**Problem statement:**
Every record here should be printed again exactly.

* * * * * * * * *

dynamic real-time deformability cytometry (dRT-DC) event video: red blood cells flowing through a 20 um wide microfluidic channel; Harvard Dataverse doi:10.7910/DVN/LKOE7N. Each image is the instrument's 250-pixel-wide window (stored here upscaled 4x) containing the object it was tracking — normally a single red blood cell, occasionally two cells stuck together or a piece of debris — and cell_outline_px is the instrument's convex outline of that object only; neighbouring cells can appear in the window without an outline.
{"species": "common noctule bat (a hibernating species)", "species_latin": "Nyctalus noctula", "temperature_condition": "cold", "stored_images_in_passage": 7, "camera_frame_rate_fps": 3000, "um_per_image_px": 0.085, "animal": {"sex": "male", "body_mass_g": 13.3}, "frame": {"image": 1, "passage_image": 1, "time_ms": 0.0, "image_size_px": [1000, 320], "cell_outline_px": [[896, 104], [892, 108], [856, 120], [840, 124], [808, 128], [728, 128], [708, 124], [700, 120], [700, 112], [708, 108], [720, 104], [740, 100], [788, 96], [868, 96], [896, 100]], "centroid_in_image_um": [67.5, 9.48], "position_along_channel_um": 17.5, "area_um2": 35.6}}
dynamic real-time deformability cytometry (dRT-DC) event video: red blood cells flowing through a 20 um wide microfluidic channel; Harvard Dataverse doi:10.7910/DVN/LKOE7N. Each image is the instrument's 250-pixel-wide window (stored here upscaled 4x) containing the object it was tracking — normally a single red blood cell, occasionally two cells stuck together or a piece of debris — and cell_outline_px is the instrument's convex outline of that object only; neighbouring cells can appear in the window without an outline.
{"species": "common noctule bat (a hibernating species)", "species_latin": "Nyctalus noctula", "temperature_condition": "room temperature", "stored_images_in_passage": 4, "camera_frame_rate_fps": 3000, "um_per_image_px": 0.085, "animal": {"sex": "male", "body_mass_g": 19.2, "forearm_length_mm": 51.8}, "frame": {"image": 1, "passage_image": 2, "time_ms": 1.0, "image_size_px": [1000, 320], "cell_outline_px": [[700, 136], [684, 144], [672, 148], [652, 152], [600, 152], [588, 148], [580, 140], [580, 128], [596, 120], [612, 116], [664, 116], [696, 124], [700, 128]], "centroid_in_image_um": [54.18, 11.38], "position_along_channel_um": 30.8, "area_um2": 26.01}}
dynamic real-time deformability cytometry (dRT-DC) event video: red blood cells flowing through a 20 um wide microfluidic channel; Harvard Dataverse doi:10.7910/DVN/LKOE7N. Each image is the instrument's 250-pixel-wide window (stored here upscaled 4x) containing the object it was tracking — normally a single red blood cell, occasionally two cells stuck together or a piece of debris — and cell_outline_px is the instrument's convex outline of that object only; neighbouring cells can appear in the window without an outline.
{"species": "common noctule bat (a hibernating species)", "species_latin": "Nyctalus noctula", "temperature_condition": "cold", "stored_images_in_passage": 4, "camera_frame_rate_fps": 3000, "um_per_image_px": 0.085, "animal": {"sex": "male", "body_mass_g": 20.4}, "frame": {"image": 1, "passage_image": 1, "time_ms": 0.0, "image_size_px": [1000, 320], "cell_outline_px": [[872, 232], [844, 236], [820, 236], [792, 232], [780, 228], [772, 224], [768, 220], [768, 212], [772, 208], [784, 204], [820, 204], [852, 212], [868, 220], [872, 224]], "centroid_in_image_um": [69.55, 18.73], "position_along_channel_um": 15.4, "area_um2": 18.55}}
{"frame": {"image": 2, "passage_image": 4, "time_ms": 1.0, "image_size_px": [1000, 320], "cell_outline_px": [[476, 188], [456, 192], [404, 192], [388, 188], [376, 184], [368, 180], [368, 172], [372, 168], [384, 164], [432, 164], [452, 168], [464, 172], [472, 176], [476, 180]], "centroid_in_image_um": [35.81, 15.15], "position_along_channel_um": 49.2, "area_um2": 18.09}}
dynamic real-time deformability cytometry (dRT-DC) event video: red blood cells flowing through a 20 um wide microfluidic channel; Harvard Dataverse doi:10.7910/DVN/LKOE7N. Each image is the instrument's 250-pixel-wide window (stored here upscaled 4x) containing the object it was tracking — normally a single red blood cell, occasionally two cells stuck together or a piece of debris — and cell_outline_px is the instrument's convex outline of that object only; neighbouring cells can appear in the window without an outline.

* * * * * * * * *

**Output of the task:**
dynamic real-time deformability cytometry (dRT-DC) event video: red blood cells flowing through a 20 um wide microfluidic channel; Harvard Dataverse doi:10.7910/DVN/LKOE7N. Each image is the instrument's 250-pixel-wide window (stored here upscaled 4x) containing the object it was tracking — normally a single red blood cell, occasionally two cells stuck together or a piece of debris — and cell_outline_px is the instrument's convex outline of that object only; neighbouring cells can appear in the window without an outline.
{"species": "common noctule bat (a hibernating species)", "species_latin": "Nyctalus noctula", "temperature_condition": "cold", "stored_images_in_passage": 7, "camera_frame_rate_fps": 3000, "um_per_image_px": 0.085, "animal": {"sex": "male", "body_mass_g": 13.3}, "frame": {"image": 1, "passage_image": 1, "time_ms": 0.0, "image_size_px": [1000, 320], "cell_outline_px": [[896, 104], [892, 108], [856, 120], [840, 124], [808, 128], [728, 128], [708, 124], [700, 120], [700, 112], [708, 108], [720, 104], [740, 100], [788, 96], [868, 96], [896, 100]], "centroid_in_image_um": [67.5, 9.48], "position_along_channel_um": 17.5, "area_um2": 35.6}}
dynamic real-time deformability cytometry (dRT-DC) event video: red blood cells flowing through a 20 um wide microfluidic channel; Harvard Dataverse doi:10.7910/DVN/LKOE7N. Each image is the instrument's 250-pixel-wide window (stored here upscaled 4x) containing the object it was tracking — normally a single red blood cell, occasionally two cells stuck together or a piece of debris — and cell_outline_px is the instrument's convex outline of that object only; neighbouring cells can appear in the window without an outline.
{"species": "common noctule bat (a hibernating species)", "species_latin": "Nyctalus noctula", "temperature_condition": "room temperature", "stored_images_in_passage": 4, "camera_frame_rate_fps": 3000, "um_per_image_px": 0.085, "animal": {"sex": "male", "body_mass_g": 19.2, "forearm_length_mm": 51.8}, "frame": {"image": 1, "passage_image": 2, "time_ms": 1.0, "image_size_px": [1000, 320], "cell_outline_px": [[700, 136], [684, 144], [672, 148], [652, 152], [600, 152], [588, 148], [580, 140], [580, 128], [596, 120], [612, 116], [664, 116], [696, 124], [700, 128]], "centroid_in_image_um": [54.18, 11.38], "position_along_channel_um": 30.8, "area_um2": 26.01}}
dynamic real-time deformability cytometry (dRT-DC) event video: red blood cells flowing through a 20 um wide microfluidic channel; Harvard Dataverse doi:10.7910/DVN/LKOE7N. Each image is the instrument's 250-pixel-wide window (stored here upscaled 4x) containing the object it was tracking — normally a single red blood cell, occasionally two cells stuck together or a piece of debris — and cell_outline_px is the instrument's convex outline of that object only; neighbouring cells can appear in the window without an outline.
{"species": "common noctule bat (a hibernating species)", "species_latin": "Nyctalus noctula", "temperature_condition": "cold", "stored_images_in_passage": 4, "camera_frame_rate_fps": 3000, "um_per_image_px": 0.085, "animal": {"sex": "male", "body_mass_g": 20.4}, "frame": {"image": 1, "passage_image": 1, "time_ms": 0.0, "image_size_px": [1000, 320], "cell_outline_px": [[872, 232], [844, 236], [820, 236], [792, 232], [780, 228], [772, 224], [768, 220], [768, 212], [772, 208], [784, 204], [820, 204], [852, 212], [868, 220], [872, 224]], "centroid_in_image_um": [69.55, 18.73], "position_along_channel_um": 15.4, "area_um2": 18.55}}
{"frame": {"image": 2, "passage_image": 4, "time_ms": 1.0, "image_size_px": [1000, 320], "cell_outline_px": [[476, 188], [456, 192], [404, 192], [388, 188], [376, 184], [368, 180], [368, 172], [372, 168], [384, 164], [432, 164], [452, 168], [464, 172], [472, 176], [476, 180]], "centroid_in_image_um": [35.81, 15.15], "position_along_channel_um": 49.2, "area_um2": 18.09}}
dynamic real-time deformability cytometry (dRT-DC) event video: red blood cells flowing through a 20 um wide microfluidic channel; Harvard Dataverse doi:10.7910/DVN/LKOE7N. Each image is the instrument's 250-pixel-wide window (stored here upscaled 4x) containing the object it was tracking — normally a single red blood cell, occasionally two cells stuck together or a piece of debris — and cell_outline_px is the instrument's convex outline of that object only; neighbouring cells can appear in the window without an outline.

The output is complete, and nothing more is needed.